Article:
------------------------------------------------------------------------

/all_convolutional_net

TensorFlow implementation of "Striving for Simplicity: The All Convolutional Net" on MNIST

Primary LanguagePython

TensorFlow implementation of all convolution neural networks[1] on MNIST

Introduction

[1] proposed all convolutional neural networks and showed that an All-CNN-C model achieved the state of the art on CIFAR-10 classification error.

But I am not sure that the All-CNN-C model also works well for MNIST data.

This repository contains a TensorFlow implementation of the all conv nets on MNIST. Codes are heavily based on TensorFlow tutorial code on MNIST.

Model

Two all conv nets I tried:

  1. All-CNN-C model ALL_CNN_C.py: the same network structure as [1]

  2. Smaller model smaller_all_conv_net.py: has the smaller number of convolutional layers than All-CNN-C.

------------------------------------------------------------------------

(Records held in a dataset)
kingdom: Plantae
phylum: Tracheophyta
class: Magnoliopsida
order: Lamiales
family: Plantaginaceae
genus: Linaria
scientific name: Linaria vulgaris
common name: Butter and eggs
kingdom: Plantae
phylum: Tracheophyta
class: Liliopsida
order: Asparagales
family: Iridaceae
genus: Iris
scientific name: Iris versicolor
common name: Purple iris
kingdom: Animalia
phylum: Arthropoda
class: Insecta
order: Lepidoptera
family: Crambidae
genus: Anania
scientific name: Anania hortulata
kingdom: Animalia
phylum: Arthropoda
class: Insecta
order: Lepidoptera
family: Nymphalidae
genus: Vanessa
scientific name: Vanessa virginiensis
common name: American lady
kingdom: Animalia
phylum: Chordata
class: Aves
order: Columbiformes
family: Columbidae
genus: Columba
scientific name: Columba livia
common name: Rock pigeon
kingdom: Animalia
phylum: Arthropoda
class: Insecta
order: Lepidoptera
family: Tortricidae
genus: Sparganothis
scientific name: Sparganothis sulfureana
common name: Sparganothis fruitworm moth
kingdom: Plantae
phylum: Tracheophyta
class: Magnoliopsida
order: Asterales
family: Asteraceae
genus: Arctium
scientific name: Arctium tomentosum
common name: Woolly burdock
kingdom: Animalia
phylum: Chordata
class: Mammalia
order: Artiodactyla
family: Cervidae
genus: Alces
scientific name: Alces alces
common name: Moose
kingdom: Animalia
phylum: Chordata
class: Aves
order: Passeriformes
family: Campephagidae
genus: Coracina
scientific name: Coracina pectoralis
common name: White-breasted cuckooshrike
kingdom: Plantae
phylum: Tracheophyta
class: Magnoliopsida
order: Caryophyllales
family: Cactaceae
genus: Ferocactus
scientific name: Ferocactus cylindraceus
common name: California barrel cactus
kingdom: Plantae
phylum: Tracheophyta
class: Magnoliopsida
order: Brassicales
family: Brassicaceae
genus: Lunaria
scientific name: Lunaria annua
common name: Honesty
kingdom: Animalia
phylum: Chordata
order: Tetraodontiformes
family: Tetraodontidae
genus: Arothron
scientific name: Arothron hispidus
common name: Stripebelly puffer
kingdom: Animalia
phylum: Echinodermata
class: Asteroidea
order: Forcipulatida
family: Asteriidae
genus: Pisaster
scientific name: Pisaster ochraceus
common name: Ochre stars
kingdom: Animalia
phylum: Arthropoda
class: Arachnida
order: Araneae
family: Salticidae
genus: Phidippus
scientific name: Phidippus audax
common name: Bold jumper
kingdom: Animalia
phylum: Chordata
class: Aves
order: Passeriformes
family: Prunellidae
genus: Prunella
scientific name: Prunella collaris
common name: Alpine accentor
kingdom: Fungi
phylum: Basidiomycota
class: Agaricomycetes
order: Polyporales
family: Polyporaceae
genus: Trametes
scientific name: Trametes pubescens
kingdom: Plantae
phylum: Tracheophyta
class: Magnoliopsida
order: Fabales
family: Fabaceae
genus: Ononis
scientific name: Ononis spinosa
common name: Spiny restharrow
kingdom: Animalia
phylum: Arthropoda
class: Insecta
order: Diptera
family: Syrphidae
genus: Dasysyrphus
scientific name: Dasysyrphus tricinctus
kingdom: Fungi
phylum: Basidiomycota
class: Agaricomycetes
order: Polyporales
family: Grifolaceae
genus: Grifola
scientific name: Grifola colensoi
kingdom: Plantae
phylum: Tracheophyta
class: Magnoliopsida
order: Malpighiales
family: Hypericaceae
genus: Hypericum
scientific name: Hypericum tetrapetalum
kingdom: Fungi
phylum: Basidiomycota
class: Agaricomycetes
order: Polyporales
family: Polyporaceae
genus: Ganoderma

------------------------------------------------------------------------

Aim 1:
Answer these questions about the README:
(a) On which classification task did the All-CNN-C model proposed in [1] reach the state of the art?
(b) What code is the repository's code heavily based on?
(c) Which file contains the smaller model?
Aim 2:
Reproduce word for word the stretch of rows from the line that contains "order: Fabales" through the line that contains "genus: Grifola".
The README and the rows are separate material with no connection to each other.

Complete response 1:
(a) CIFAR-10 classification error
(b) The TensorFlow tutorial code on MNIST
(c) smaller_all_conv_net.py

Complete response 2:
order: Fabales
family: Fabaceae
genus: Ononis
scientific name: Ononis spinosa
common name: Spiny restharrow
kingdom: Animalia
phylum: Arthropoda
class: Insecta
order: Diptera
family: Syrphidae
genus: Dasysyrphus
scientific name: Dasysyrphus tricinctus
kingdom: Fungi
phylum: Basidiomycota
class: Agaricomycetes
order: Polyporales
family: Grifolaceae
genus: Grifola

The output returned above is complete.